WHAT YOU NEED TO DO:
Transcribe the listing below word for word but skip its images.

COLLECTED DATA:
***

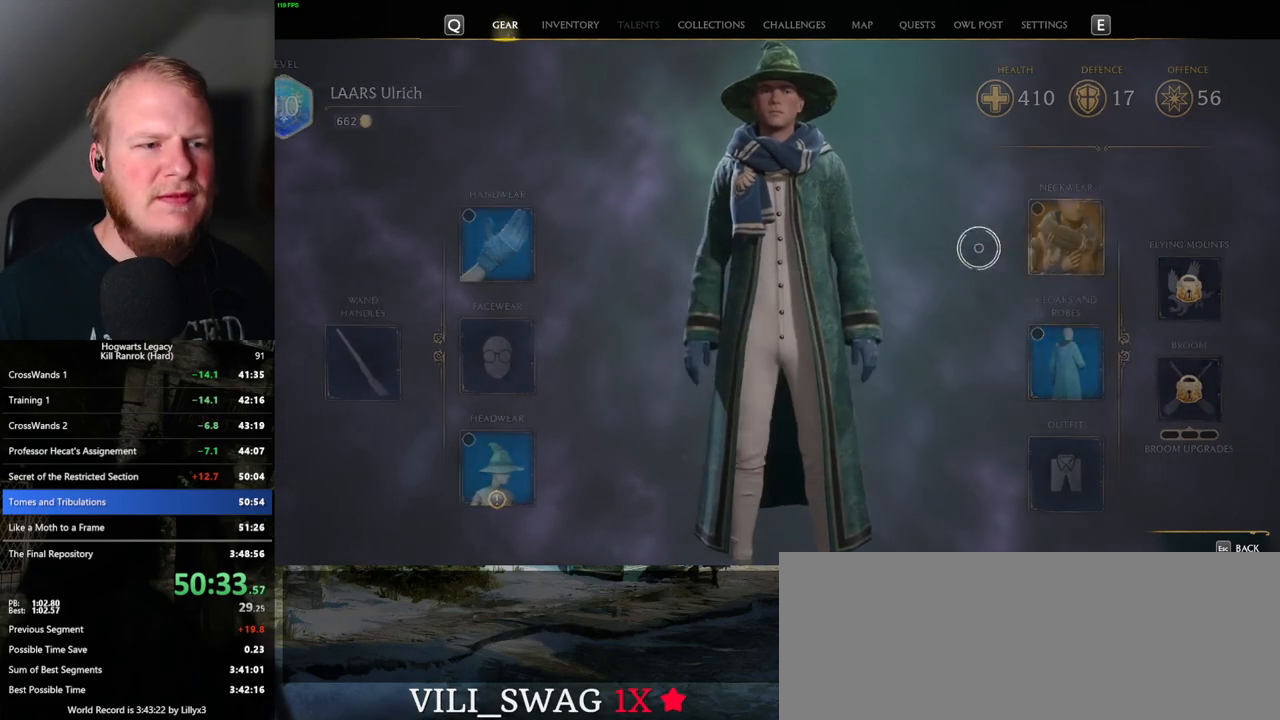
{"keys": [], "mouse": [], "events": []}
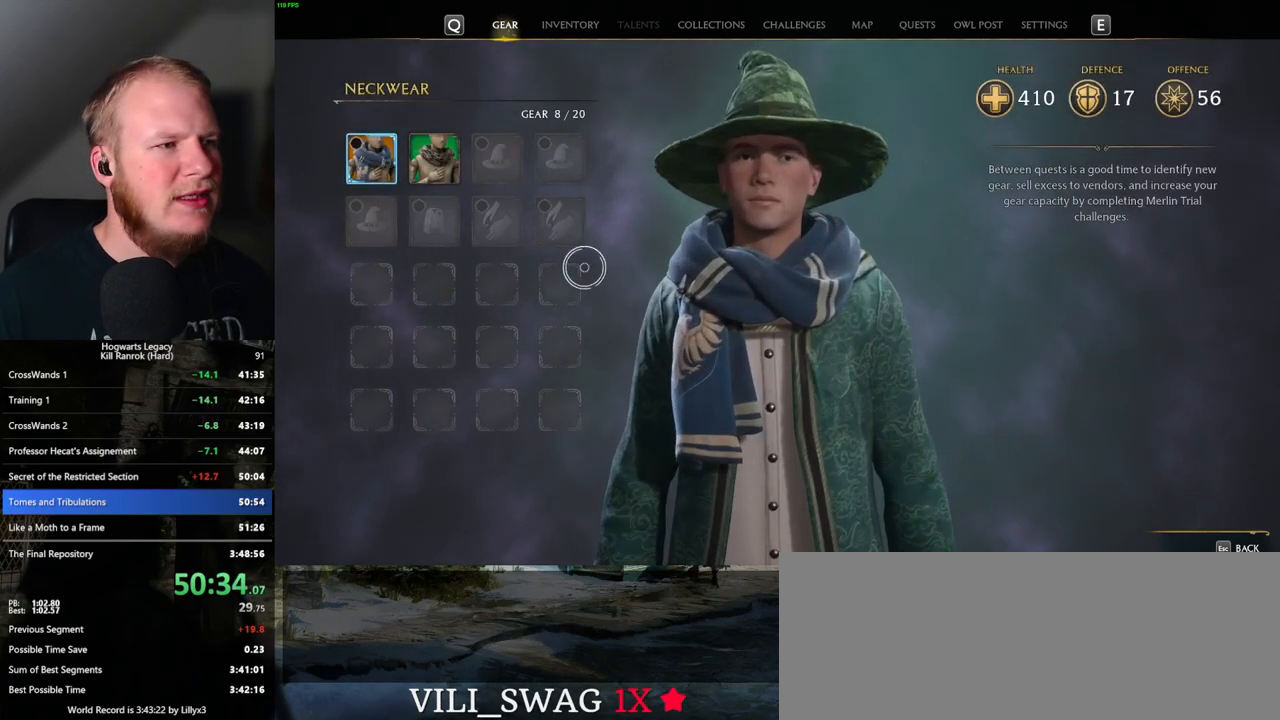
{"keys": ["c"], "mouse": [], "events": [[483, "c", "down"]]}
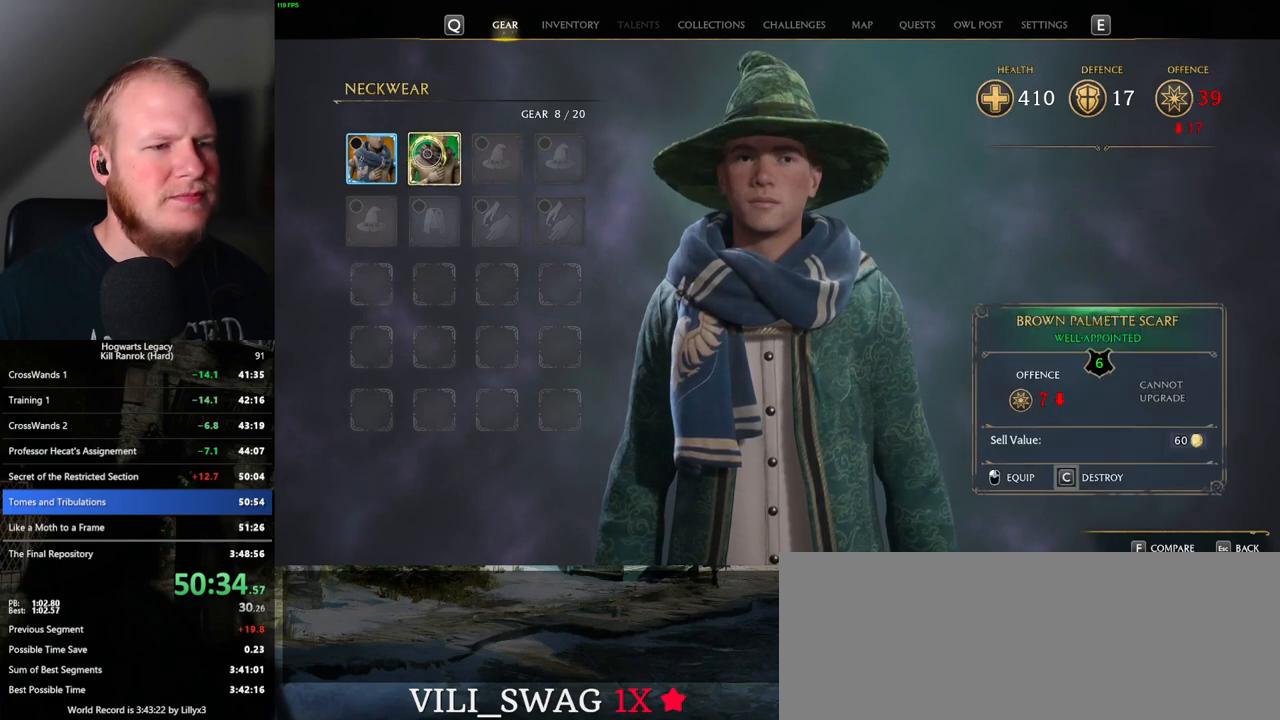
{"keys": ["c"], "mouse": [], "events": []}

***

RESPONSE TO THE TASK:
{"keys": [], "mouse": [], "events": []}
{"keys": ["c"], "mouse": [], "events": [[483, "c", "down"]]}
{"keys": ["c"], "mouse": [], "events": []}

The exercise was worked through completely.